Zac Brown on Jason Isbell: “He’s Badass. I Want His Fan Base to Grow.”

zac-brown

Rewind back to January when Americana fans were left agog after tuning into the college football championship game pitting Oregon against Ohio State, and hearing a fairly-obscure but heart-wrenching Jason Isbell song called “Dress Blues” emanating from a live performance of the Zac Brown Band. The clashing of two music worlds—the top of mainstream country, and the humble but dedicated following of Americana—made for a unique musical moment and a mixing of fan bases.

Zac Brown went on to cover Isbell’s “Dress Blues” on his recent release Jekyll + Hyde. Though it was fairly common back on the 70’s through the 90’s to have bigger artists cover songs from alt-country voices such as Townes Van Zandt, Guy Clark, and Lucinda Williams, the “Dress Blues” cover is one of the first examples of the newer generation of Americana artists garnering wider exposure through the vehicle of bigger stars.

“Jason Isbell wrote ‘Dress Blues’ as he writes a lot of songs. That dude might write the saddest songs in the world,” Zac Brown says in a new interview about the song. “So eloquently written, and accessible where everybody can still listen and understand it, but vivid. And it happened to a friend of his, and he wrote it about him. And I hear that song, and I wanted more people to hear that song. I wanted the soldiers and their families … if anything I think that song’s going to help people grieve. Because however you’ve socked it away, if you really listen to that, I mean he did an exceptional job.” 

Jason Isbell
Jason Isbell

“Dress Blues” was initially released on Isbell’s first solo album after leaving the Drive By Truckers called Sirens in the Ditch from 2007. “Dress Blues” is a reference to the formal dress of Marines that many are buried in after returning to home from war. It was written about Cpl. Matthew D. Conley. Zac Brown changed the arrangement of the song by adding “Taps” in the middle.
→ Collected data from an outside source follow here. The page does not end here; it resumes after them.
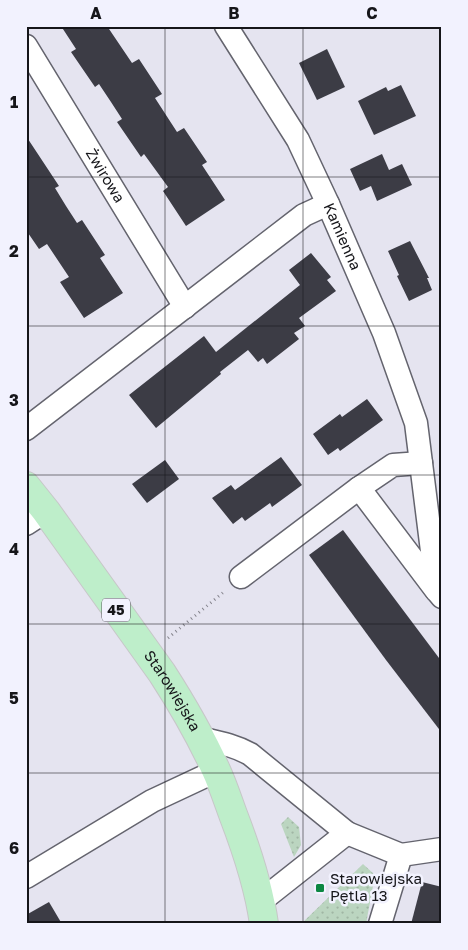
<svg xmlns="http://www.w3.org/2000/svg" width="468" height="950" font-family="'Golos Text',sans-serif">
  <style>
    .grass { fill: url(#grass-dots) }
    .building { fill: #3c3c45 }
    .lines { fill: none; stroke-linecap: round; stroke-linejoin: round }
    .minor-casing { stroke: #64646e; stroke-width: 25 }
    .major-casing { stroke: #c7c7c8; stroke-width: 30 }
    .path { stroke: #85848d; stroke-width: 3; stroke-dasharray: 1 4; stroke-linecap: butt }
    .minor { stroke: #fff; stroke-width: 22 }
    .major { stroke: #beeeca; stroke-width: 28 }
    .grid { fill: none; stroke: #16161a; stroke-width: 1; stroke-opacity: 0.55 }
    .poi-dot { fill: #0c8742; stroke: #f2f2fe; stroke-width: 2 }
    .labels { text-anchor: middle; stroke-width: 5; stroke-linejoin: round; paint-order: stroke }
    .shield { fill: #f2f2fe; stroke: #58585e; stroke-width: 1 }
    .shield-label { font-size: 14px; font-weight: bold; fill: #16161a }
    .street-label { font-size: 15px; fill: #16161a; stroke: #f2f2fe }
    .poi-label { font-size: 15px; fill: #16161a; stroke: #f2f2fe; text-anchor: start }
    .neatline { fill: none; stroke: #16161a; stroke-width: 2 }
    .grid-label { font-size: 16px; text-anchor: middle; font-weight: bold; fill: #16161a }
  </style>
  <defs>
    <pattern id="grass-dots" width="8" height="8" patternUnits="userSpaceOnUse" patternTransform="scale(1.25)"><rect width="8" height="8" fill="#bbd5c0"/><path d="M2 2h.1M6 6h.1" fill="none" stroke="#a0b6a4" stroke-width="1.8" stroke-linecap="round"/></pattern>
  </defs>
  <rect width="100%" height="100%" fill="#e5e4f0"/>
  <g class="grass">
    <path d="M 288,817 L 299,827 L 301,845 L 294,857 L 281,824 Z"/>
    <path d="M 363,864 L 375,875 L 366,924 L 301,924 Z"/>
  </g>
  <g class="building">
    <path d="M 61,26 L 107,26 L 132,63 L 139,59 L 162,94 L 155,98 L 177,132 L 184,128 L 207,162 L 202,165 L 225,200 L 186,226 L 163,191 L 168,187 L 144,154 L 141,157 L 117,122 L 122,119 L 111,102 L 99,84 L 95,87 L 71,52 L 76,49 Z"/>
    <path d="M 327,49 L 345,87 L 317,100 L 299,63 Z"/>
    <path d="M 401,85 L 416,116 L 374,135 L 358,101 L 386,87 L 388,91 Z"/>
    <path d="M 26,136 L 59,186 L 55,188 L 66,206 L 77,223 L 82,220 L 105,255 L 100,258 L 123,293 L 84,318 L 60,282 L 69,277 L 47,244 L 39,249 L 26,230 Z"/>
    <path d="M 382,154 L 389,170 L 402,164 L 412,185 L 377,201 L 371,186 L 360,191 L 350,169 Z"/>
    <path d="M 410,241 L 429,278 L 427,278 L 432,290 L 409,301 L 397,276 L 399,275 L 388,251 Z"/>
    <path d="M 311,253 L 331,277 L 327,280 L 336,291 L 299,318 L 305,326 L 294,333 L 299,339 L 267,364 L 263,358 L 258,362 L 248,350 L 220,372 L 221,374 L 156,428 L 129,395 L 204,336 L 216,352 L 300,285 L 289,270 Z"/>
    <path d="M 367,399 L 383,420 L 340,451 L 338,448 L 328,455 L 313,434 L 340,414 L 342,417 Z"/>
    <path d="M 281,457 L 302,485 L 272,507 L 270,503 L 245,521 L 242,517 L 233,524 L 212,498 L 231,485 L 235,490 Z"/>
    <path d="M 165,460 L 179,479 L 147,503 L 132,484 Z"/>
    <path d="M 343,530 L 442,662 L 442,733 L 386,660 L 309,555 Z"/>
    <path d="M 422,882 L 442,887 L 442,924 L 411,924 Z"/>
    <path d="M 49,902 L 62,924 L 26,924 L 26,915 Z"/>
  </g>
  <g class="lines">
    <defs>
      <g id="minor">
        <path id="s1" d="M 226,26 L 298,140 L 328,204 L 384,333 L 416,423 L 437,591 L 442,597"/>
        <path id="s2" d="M 26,46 L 185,307"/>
        <path d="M 26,429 L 304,215 L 328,204"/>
        <path d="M 359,488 L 436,590"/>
        <path d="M 26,524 L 46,511"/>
        <path d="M 241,577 L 359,488 L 393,465 L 421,463"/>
        <path d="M 200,738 C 217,742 234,745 250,754 L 347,833 L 401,855 L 442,849"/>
        <path d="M 26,877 L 152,801 L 216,771"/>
        <path d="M 261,901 L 347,833"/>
        <path d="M 380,924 L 401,855"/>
      </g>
      <g id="major">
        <path id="s3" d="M 26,486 L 46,511 L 162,673 C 182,704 201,737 216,770 C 223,785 228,801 234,817 C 247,851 259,887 264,924"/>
      </g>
    </defs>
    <use href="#minor" class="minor-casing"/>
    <use href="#major" class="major-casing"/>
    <path class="path" d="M 168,638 L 225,591"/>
    <use href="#minor" class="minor"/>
    <use href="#major" class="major"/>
  </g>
  <path class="grid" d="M 165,26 L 165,924M 303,26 L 303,924M 26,177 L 442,177M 26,326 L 442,326M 26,475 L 442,475M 26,624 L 442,624M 26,773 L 442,773"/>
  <rect class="poi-dot" x="315" y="883" width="10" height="10" rx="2.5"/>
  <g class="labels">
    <rect class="shield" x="102" y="598.5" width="28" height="23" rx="4"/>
    <g class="shield-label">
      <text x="116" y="615">45</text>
    </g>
    <g class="street-label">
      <text dy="5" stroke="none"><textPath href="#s2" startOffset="152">Żwirowa</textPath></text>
      <text dy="5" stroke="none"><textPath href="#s1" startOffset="241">Kamienna</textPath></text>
      <text dy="5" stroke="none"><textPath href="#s3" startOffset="252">Starowiejska</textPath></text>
    </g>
    <g class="poi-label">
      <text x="330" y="884">Starowiejska<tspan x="330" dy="17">Pętla 13</tspan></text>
    </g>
  </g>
  <rect width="468" height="950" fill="none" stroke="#f2f2fe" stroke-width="55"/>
  <rect x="28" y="28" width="412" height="894" class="neatline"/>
  <g class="grid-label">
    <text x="96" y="19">A</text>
    <text x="234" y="19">B</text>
    <text x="372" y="19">C</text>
    <text x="14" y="108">1</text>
    <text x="14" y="257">2</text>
    <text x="14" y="406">3</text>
    <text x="14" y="555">4</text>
    <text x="14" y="704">5</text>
    <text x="14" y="854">6</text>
  </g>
</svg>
“Putting the arrangement of “Taps” in the middle of it was really important to me,” says Zac Brown. “I lost a good buddy of mine. We called him Old John, and he was like a surrogate grandad to me. He was a knife maker. He taught me how to make the first knife I ever made. He lived next door to my buddy Scott and I. We lived in a singlewide trailer, and it was his grandad’s, and he lived next door to us when I was in college. He was a great man. A great man to me. When he passed away, I went to his funeral, and I’d held it together. I was sad for everybody because they had lost their grandfather and father. I held it together until they started playing “Taps.” And I couldn’t believe how much that just like ‘poof’, brought it out. That to me was powerful. So I was like, ‘Man, we’ve got to try to use that.’ We’ve got to combine what Isbell did with ‘Dress Blues’ and how much he killed it lyrically and melodically, and then we’ve got to add the emotion of ‘Taps’ altogether in one thing, and try to just really dig down and do it.”

And Zac Brown was conscious about what he was doing by putting a Jason Isbell cover on his new record. It wasn’t just about selecting a good song to record.

“Proud to be singing one of Jason’s songs. He’s badass. So every record we cover one song. And this was the cover off of this record, was one that I felt like was kind of obscure to the world, known well by his fans, but I want his fan base to grow. And any of ours that don’t belong to his, they’re going to be fans of his too. I feel like I was paying some love forward to Jason, and a tip of the hat to the soldiers because I haven’t written a song that that’s meaningful yet.”

Jason Isbell has his own new record coming out, Something More Than Free through Thirty Tigers on July 17th. It’s his followup to 2013’s Southeastern, which won Americana Album of the Year in 2014.